Saya sama sekali tidak menemukan ketenangan meski rumah ibadah ini berlatar pemandangan laut lepas yang indah. Suara terjangan ombak yang mengamuk pun semakin sayup-sayup karena kericuhan para pelancong. Ingin mengambil gambar pura "polos" saja menjadi sangat susah karena kerumunan yang mondar-mandir. Belum lagi melihat anak-anak mudanya yang sok action minta difotoin di depan pintu masuk pura. Makin eneg saya. Ya tapi mau gimana lagi?! Yang namanya musim liburan semua tempat pasti ramai.


  Akan lebih dramatis bila tanpa ada orang-orang nongkrong. Dan yang sedang melamun sambil menopang dagu itu bukan objek utama, ya!

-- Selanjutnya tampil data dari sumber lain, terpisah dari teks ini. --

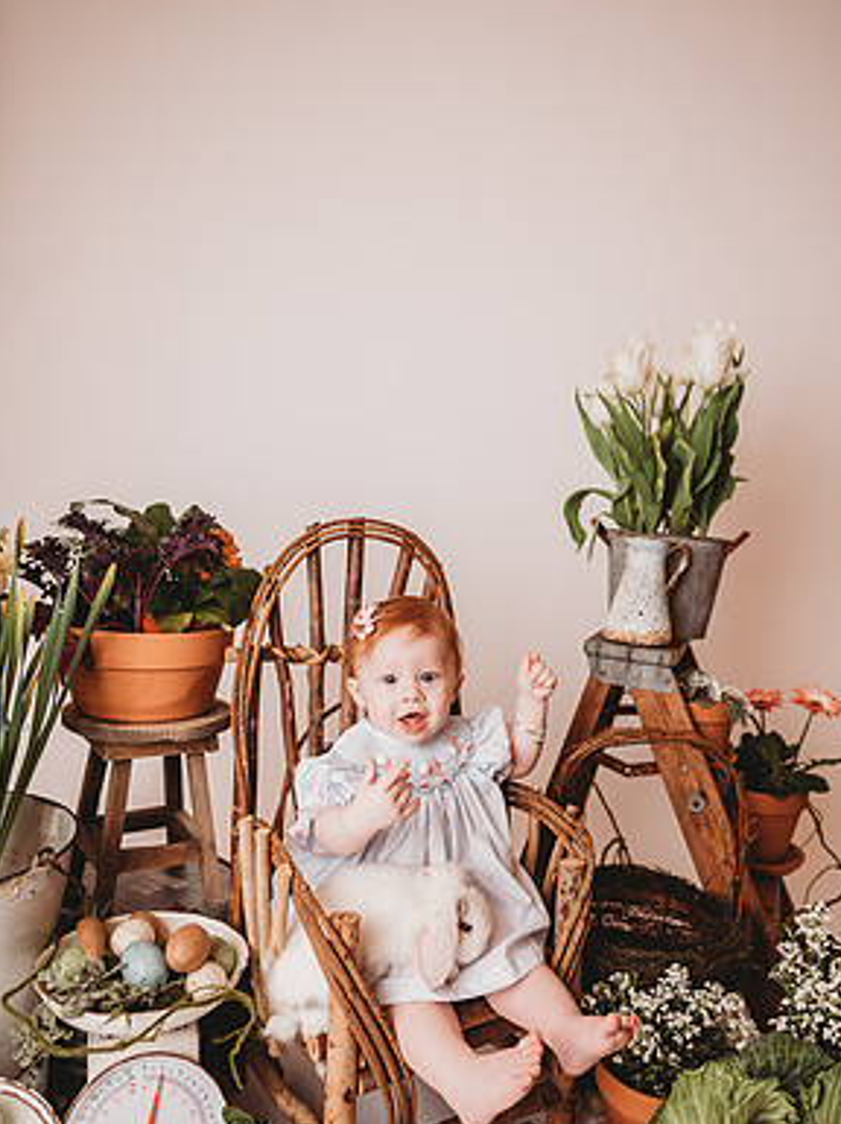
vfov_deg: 65.2
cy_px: 622
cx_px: 429
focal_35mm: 27
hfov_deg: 51.3
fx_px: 876
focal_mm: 24
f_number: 2.5
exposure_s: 1/160
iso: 100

Meski Pantai Ngliyep memiliki beberapa bagian pantainya, namun ternyata ketenaran Balekambang belum dapat ia kalahkan. Agak heran juga mengingat papan plang penunjuk jalan ke Pantai ini tidak terlalu banyak dibandingkan yang ke arah Ngliyep. Asumsi saya karena lokasi Ngliyep yang cukup jauh, terlalu masuk ke dalam sehingga beberapa orang menjadi malas ke sana.

Tentu saja masih ada pantai-pantai lainnya yang belum sempat kami kunjungi, seperti: Goa China, Bajul Mati, Kondang Merak, dll. Saya pun juga harus merelakan untuk tidak berkunjung ke Pantai Sendang Biru karena sudah hampir sore. Lagipula percuma juga, kan bila ke sana tapi nggak sekalian ke Pulau Sempu? Tanggung banget. Maka dari itu, kami memutuskan untuk "banting stir" ke tujuan lainnya, yaitu ke masjid paling terkenal di Malang.

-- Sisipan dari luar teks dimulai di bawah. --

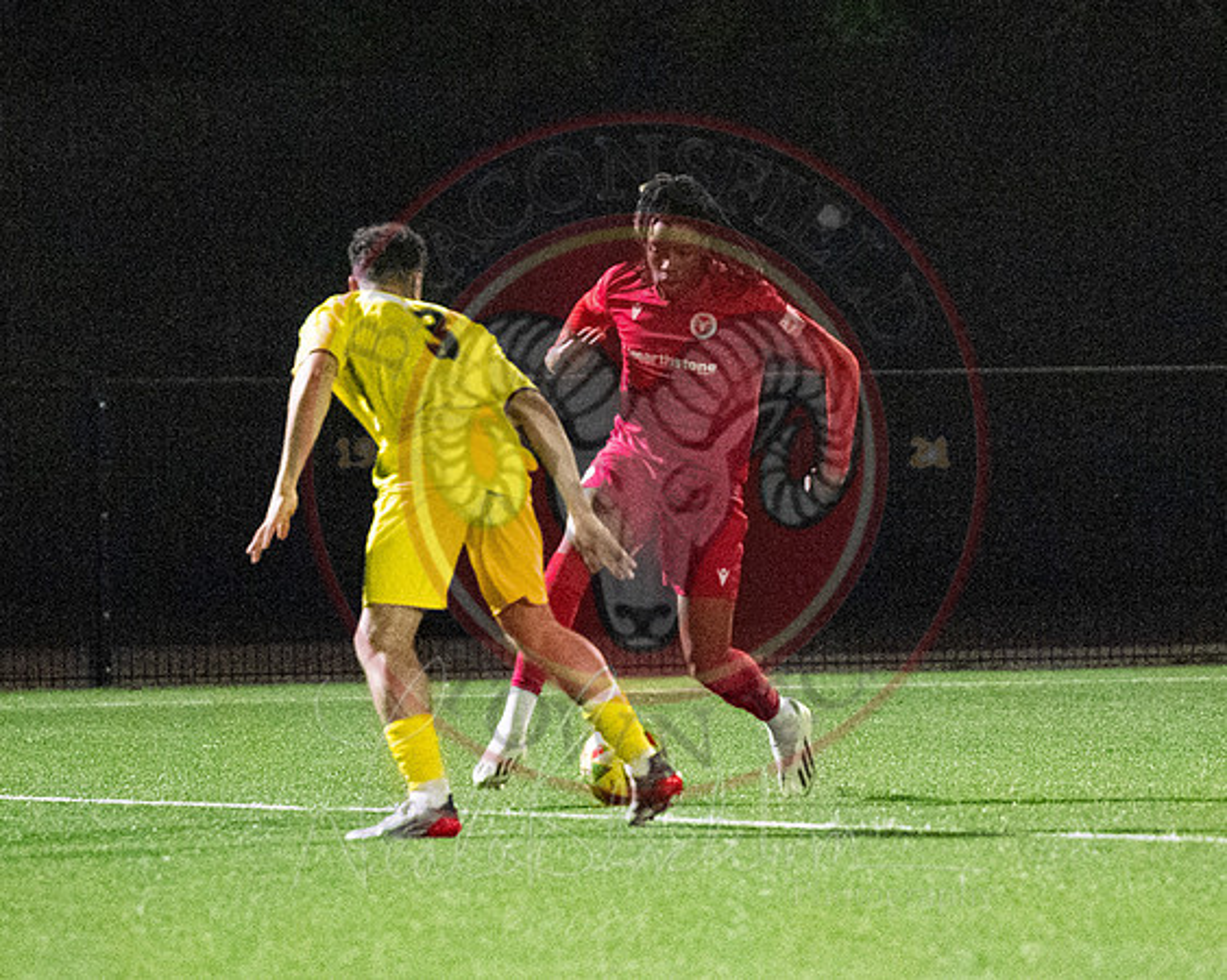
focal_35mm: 459
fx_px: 16665
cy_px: 450
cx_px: 724
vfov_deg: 3.4
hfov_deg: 4.2
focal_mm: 170
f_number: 2.8
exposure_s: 1/1000
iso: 8000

---------------------------------------------

Saya pikir bukanlah hal yang baik jika berlibur tapi masih berada di tengah suasana gaduh. Sangat bertolak belakang dengan arti sebuah liburan. Di mana liburan itu ialah cuci mata, refreshing, escaping the city atau entahlah kalian menyebutnya apalagi. Yang jelas harus benar-benar menikmati segala sesuatu yang telah diberikan oleh alam secara pribadi dalam kesendirian. 

Tanpa terbebani waktu dan kesibukan. Ketika seseorang memanjakan dirinya dalam kesendirian, ia akan menjadi egois. Tindakan egois seperti inilah yang selalu menjadi kenyamanan pribadi bagi setiap manusia zaman sekarang. 

Ya...asal tidak terbebani waktu dan siapapun (keramaian), maka prinsip "Makan Angin" dapat diwujudkan pada saat itu.